__Extrait__:
★ ★ ★ ★ ★ ★ ★
Signé en février 2004 et
entré en vigueur en avril 2007, l’accord de
libre-échange d’Agadir impliquant le Maroc,
l’Egypte, la Jordanie et la Tunisie, a du mal à produire
les effets escomptés.
Conçu pour la levée
immédiate des barrières non tarifaires et
l’instauration progressive d’une zone de libre
échange, force est de constater que l’accord
d’Agadir est difficile à appliquer.
En témoignent
la faiblesse des échanges entre les pays signataires et la
dernière affaire du blocage, par les autorités marocaines
du convoi de véhicules appartenant à la
société égypto-turque
« Tamsa ».
En partant cet incident, Errachid
Majidi, chercheur en économie à l’Université
Paul Cézanne, nous montre comment le lobbying des corporations
et une perception erronée des fondements du libre-échange
produisent l’inertie qui caractérise jusqu’à
présent le fonctionnement de l’accord d’Agadir.
Au cours du mois de Janvier 2009, les
services de douane marocains ont bloqué un convoi de
véhicules neufs appartenant à la société
égypto-turque « Tamsa ».
Le motif
présenté par les autorités marocaines était
celui de la non-conformité de ces véhicules aux
modalités stipulées par « l’accord
d’Agadir », un accord signé en 2004 entre le
Maroc, l’Egypte, la Jordanie et la Tunisie, et qui implique la
levée immédiate des barrières non tarifaires et
l’instauration progressive d’une zone de libre
échange.
Les égyptiens de leur côté
invoquent une barrière administrative et technique dont
l’objectif réel est d’empêcher leurs produits
d’accéder au marché marocain. Entré en
vigueur depuis avril 2007, force est de constater deux ans plus tard
que l’accord est difficile à appliquer.
Comment expliquer
ces difficultés ?
Il semble qu’il ait un point commun entre le
comportement des deux gouvernements marocain et égyptien :
chacun est en grande partie guidé par la pression exercée
par certaines corporations.
Car en effet, en Egypte c’est le
secteur automobile qui se sent menacé par l’arrivée
de la « logan » assemblée au Maroc.
Malgré l’entrée en vigueur de l’accord en
Avril 2007, les exportateurs marocains ont trouvé
d’énormes difficultés à exporter la
« logan » en Egypte.
La raison de la
non-conformité aux normes de qualité
évoquée reste peu convaincante car la voiture
s’exporte déjà vers des marchés plus
exigeants sur la qualité (France, Espagne).
★ ★ ★ ★ ★ ★ ★
__Objectif de l'exercice__: Recopiez à l'identique le passage de l'extrait sur l'accord d'Agadir qui commence à « Il semble qu’il » et se termine à « par certaines corporations. ». Les données qui suivent ne servent pas à l'exercice.

__Données fournies__:
★ ★ ★ ★ ★ ★ ★
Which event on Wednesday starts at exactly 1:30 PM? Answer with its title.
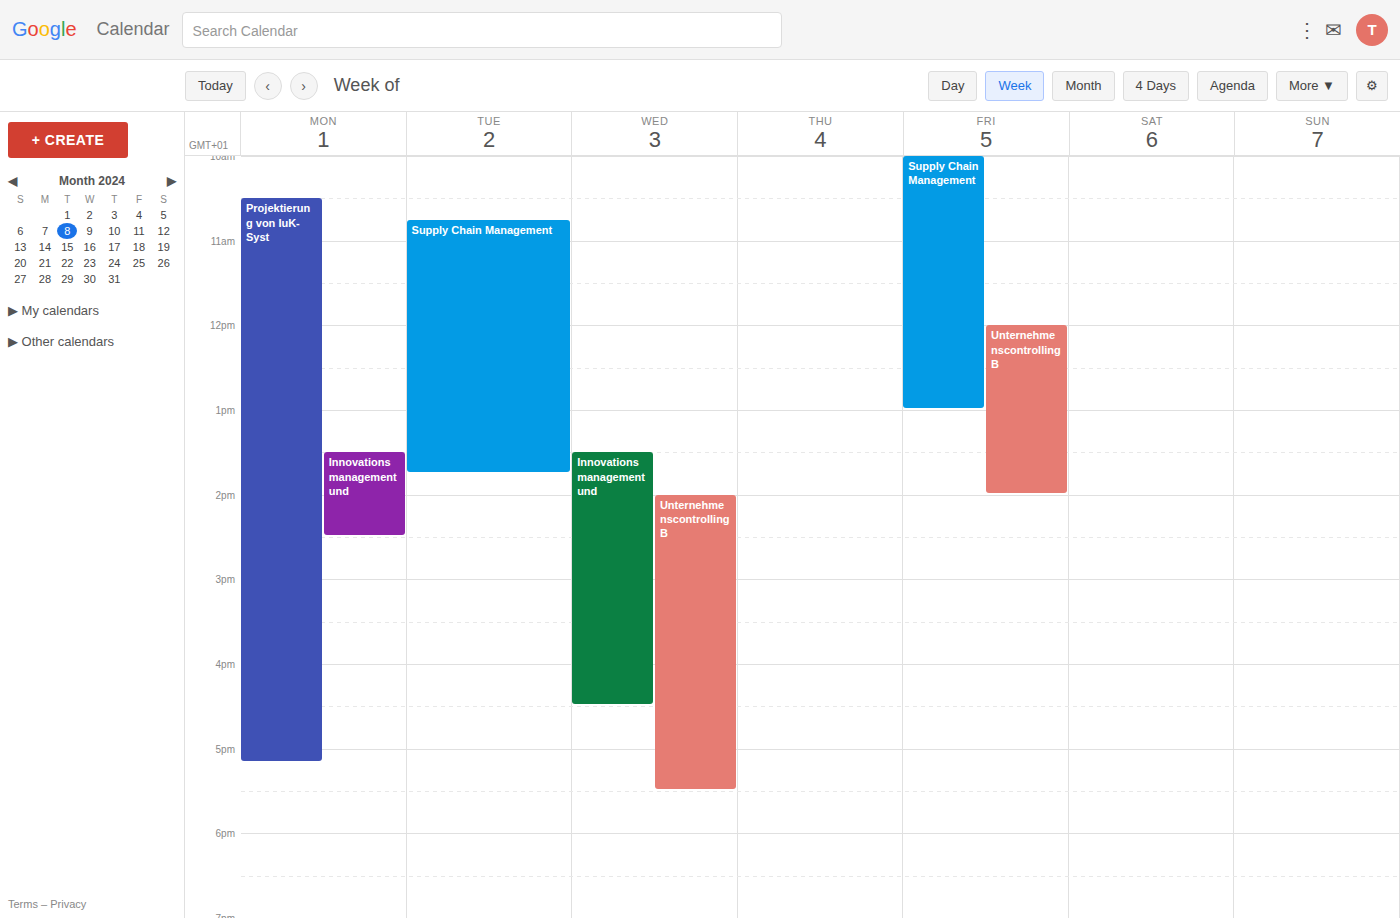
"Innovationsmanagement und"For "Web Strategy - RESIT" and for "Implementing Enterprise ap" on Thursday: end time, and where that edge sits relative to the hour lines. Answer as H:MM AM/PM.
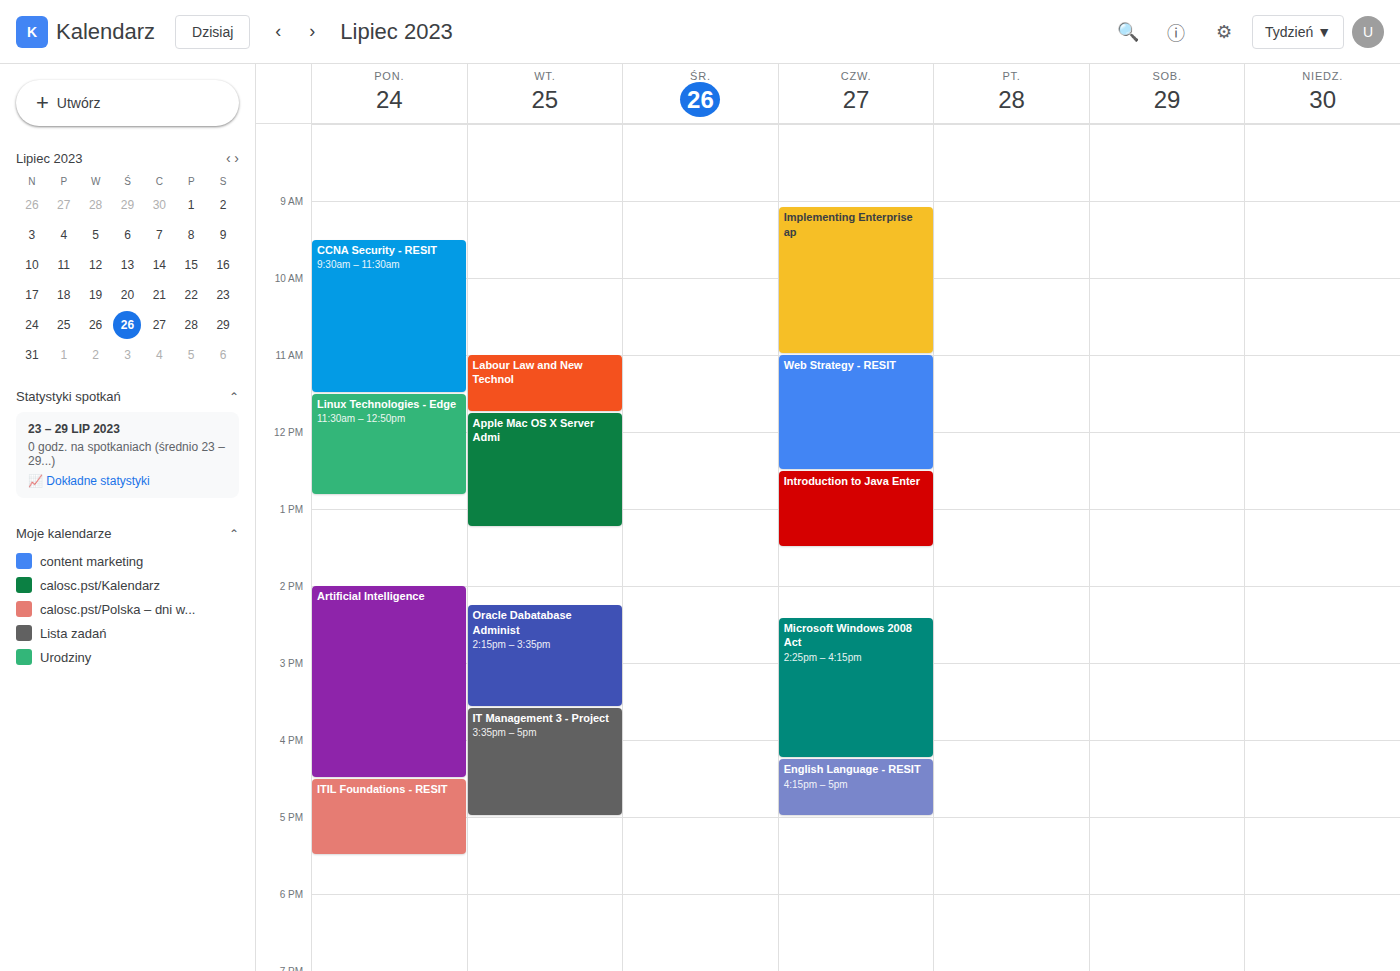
★ ★ ★ ★ ★ ★ ★
__Réponse__:
Il semble qu’il ait un point commun entre le
comportement des deux gouvernements marocain et égyptien :
chacun est en grande partie guidé par la pression exercée
par certaines corporations.